飼い犬に顔を噛まれる(その3)

私が泊まったのは相部屋。ドアが開いて誰かが入ってきているのが聞こえるけど、まだ朝相当早いんじゃないの?時計もケータイも何も持たずに来ちゃったから、今何時かわからない。まだ眠いので寝る…。


「グッモーニ〜ング」この部屋での英語は私に話しかけてるってことだ。昨日手術してくれた専門医の先生に起こされた。「気分はどう?」OK、と反射的に答えたものの、寝起きでよくわからない。懐中電灯を当てて先生は縫ったまぶたをチェック。「Good, good.」と一人納得している。手術後の経過は順調らしい。


そうだ!先生が帰る前に聞かなくちゃ。手術前に私のコンタクトレンズ取ってくれた?すると「え?何?コンタクトレンズ?どこに?」パニくる先生。また懐中電灯を当てて「ないよ、ないよ!」と言い張る。ん〜、まだゴロゴロするんだけど、まさかレンズ入れっぱなしじゃないでしょうねぇ。明日はガーゼを取っていいって言うから、あとでチェックしてみよう。


で、先生が「今度病院に来るのはジュンね」と言ったように聞こえた。ジューン?6月?半年後?!「違う、違う。ウェンズデイ(水曜日)…いや、これじゃなくて…」看護師さんがすかさず「サーズデイ?(木曜日)」そうでもないらしい。「サタデイの前の日」あ〜、フライデー!そうそう、あはははは!意見が一致したところで無理やり握手され、先生は去って行った。(実はインドネシア語で金曜日はジュメッ。それを知らなかった私が聞き間違えたのでした。)

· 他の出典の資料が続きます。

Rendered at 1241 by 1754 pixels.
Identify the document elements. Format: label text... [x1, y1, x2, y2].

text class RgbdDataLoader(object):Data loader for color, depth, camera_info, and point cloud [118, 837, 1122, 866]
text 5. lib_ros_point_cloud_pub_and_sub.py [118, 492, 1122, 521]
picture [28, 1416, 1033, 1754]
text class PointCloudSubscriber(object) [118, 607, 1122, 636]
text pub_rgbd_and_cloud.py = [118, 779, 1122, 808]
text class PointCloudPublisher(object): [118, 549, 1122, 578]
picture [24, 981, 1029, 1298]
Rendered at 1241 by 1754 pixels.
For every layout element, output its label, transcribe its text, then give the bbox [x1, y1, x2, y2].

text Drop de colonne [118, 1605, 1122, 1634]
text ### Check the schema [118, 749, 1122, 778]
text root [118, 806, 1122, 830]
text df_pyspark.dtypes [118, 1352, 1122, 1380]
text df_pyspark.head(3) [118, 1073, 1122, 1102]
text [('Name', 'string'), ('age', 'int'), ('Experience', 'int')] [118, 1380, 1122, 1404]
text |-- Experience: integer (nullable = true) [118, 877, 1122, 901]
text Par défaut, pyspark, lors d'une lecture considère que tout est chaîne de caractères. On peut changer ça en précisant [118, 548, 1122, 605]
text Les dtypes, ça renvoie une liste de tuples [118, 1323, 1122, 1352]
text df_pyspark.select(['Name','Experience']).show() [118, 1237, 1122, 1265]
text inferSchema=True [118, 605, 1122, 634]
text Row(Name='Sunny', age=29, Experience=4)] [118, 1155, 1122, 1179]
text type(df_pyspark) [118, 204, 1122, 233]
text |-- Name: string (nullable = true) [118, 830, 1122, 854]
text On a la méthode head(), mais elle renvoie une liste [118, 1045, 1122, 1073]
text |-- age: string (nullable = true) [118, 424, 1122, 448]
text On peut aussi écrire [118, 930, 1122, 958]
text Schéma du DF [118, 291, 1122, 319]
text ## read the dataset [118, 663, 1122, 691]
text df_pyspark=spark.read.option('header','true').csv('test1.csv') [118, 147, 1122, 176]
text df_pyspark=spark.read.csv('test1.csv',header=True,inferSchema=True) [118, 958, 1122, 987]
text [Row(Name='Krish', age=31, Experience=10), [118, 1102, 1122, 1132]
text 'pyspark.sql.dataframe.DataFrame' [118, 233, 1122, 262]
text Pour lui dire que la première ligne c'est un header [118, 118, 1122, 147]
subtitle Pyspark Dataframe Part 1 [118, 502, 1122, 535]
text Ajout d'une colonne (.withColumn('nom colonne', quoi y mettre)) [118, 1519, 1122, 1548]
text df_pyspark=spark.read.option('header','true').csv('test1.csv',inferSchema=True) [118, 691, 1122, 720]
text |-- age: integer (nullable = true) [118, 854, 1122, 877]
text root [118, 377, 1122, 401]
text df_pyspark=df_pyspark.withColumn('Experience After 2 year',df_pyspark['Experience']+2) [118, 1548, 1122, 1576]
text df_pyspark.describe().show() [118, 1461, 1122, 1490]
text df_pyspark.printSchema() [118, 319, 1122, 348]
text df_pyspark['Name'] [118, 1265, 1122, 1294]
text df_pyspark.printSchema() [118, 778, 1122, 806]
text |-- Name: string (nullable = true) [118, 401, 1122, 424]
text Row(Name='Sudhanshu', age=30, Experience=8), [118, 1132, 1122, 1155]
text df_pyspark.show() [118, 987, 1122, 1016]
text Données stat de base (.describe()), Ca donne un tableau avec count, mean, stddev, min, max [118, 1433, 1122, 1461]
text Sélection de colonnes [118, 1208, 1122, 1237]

また寝てたのに起こされた。「朝食をオーダーできるけど何がいい?スクランブルエッグ?目玉焼き?それともナシゴレン?」起き抜けにナシゴレンって気分じゃないな。目玉焼きとトースト、コーヒーをお願いした。あ、ところで今何時ですか?「7時です。」いったい先生は何時に来たんだ。


しばらくして朝食が運ばれてきた。大きなトレイに、立派な陶器のお皿。ナイフもフォークもしっかりしたものだ。いいんだけどさ、片手は点滴につながれてて使えず、フォーク1本持つのも重く感じるくらい。バターのパックすら片手じゃ空けられない。食欲はあるのに食べられない。コーヒーだけ飲んでまた寝る。


点滴がつながっているほうの手首が痛んで目が覚めた。見ると血が逆流!これ、どうしたらいいの?朝食の大きなトレイの向こうにある内線電話に手をのばして連絡。あ、点滴って英語でなんていうんだ?
ともかく看護師さんはすぐ来てくれた。お供を連れて。2人のお供はとても心配そうに私を見て「犬に噛まれたんですって?」「自分で飼ってる犬なの?」みたいなことを言っている。今朝一度会っている看護師さんは「彼女は日本人なのよ」と説明している。オラン・ジパン=日本人。それくらい私にもわかるさ。夜勤の人から“飼い犬に噛まれた日本人が215に入院してます。”なんて引き継がれてるのかしら。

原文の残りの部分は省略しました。